### Exercise objective
Using the passage on franchising, explain in one to three sentences why a franchisor will need to invest less in its own research to grow the business.

___ Source passage

Are you thinking of starting up a franchise business but you’re still sitting on the fence? Or you are already the proud owner of a successful enterprise and you wish to expand it by using a winning franchise model? Then, read on because, with today’s post, we’ll help you make an informative decision.

We’ll focus, first, on the advantages and disadvantages of franchising for the franchisor. And then, we’ll look, in great detail, into the benefits and drawbacks of investing in a franchising business and run it as an independent franchisee.

Table of Content
Table of Contents:

Pros and cons of franchising your business

Franchising is an ideal way to grow your established business. But it is always a good idea to learn about and understand the advantages and the disadvantages of choosing this path before deciding on whether franchising is the right option for your business development.

The advantages for the franchisor

A business owner can take advantage of franchising their business in terms of achieving a rapid expansion and low-risk financial gains, as well as from a management perspective.

  • Fast expansion to different locations

The geographical growth of your business will be easier and quicker through building a wide and constantly expanding network of franchisees than if you had to open new outlets/branches and employ staff in different locations.

  • A steady flow of financial resources

The initial payment, the franchisees invest to start up their business under your brand, as well as the royalty fees they pay you on a regular basis eliminate the need for you to borrow from banks or use your own capital to expand and develop the business.

  • Business growth with a minimum risk

Again, a successful franchising model can be replicated nationwide and across borders by attracting more and more franchisees, where the responsibility of any potential failure lies more or less on the shoulders of the individual franchise owner.

  • Elimination of employee-related issues

The franchisees are independent business owners who are your partners. They employ their own managers and staff, so you will not need to worry about hiring and dealing with new employees.

  • Delegation of management

In relation to the above benefit, you will enjoy more free time to focus on other important business development issues as your franchisees take the management of their business into their own hands. You will not need to monitor the day-to-day running of the business.

  • In the know of the market situation

You will be able to anticipate shifts in demand and other consumer-related matters through the franchisees’ regular reports and feedback. This means that you will have to invest less in your own research, in order to grow the business. After all, it is the franchisee who is in direct contact with the client, so they will provide you with great customer insight.

______
___ Excerpted records

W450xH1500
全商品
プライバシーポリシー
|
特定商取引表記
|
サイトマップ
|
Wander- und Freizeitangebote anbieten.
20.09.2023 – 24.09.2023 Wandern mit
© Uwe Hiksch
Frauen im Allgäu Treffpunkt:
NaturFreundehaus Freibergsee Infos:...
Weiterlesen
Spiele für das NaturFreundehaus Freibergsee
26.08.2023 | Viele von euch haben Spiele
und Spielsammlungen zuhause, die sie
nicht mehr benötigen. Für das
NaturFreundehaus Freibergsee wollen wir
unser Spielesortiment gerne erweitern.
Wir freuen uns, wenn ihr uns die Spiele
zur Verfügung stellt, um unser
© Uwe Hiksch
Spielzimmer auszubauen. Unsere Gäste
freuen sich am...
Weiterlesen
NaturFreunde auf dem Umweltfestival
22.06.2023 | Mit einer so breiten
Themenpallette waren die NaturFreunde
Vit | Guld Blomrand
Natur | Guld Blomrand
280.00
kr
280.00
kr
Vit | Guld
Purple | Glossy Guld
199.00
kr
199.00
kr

______
___ Excerpted records

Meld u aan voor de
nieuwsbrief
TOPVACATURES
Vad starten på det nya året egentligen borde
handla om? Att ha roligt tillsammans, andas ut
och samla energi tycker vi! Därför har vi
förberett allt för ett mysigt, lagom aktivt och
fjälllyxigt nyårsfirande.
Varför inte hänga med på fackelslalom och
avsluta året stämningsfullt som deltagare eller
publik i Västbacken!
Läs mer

______
___ Excerpted records

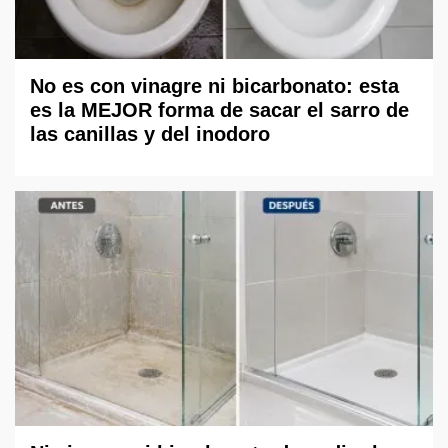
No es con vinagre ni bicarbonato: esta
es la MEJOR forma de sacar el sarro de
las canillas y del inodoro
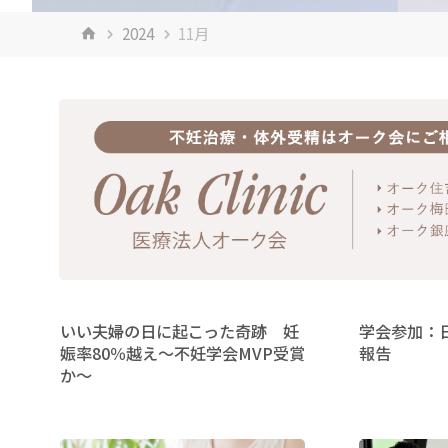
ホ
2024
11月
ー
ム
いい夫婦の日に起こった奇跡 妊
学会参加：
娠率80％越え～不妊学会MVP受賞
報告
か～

______

### Response
Franchisees' regular reports and feedback let the franchisor anticipate shifts in demand and other consumer-related matters. Because the franchisee is in direct contact with the client, they supply great customer insight, so the franchisor relies less on its own research.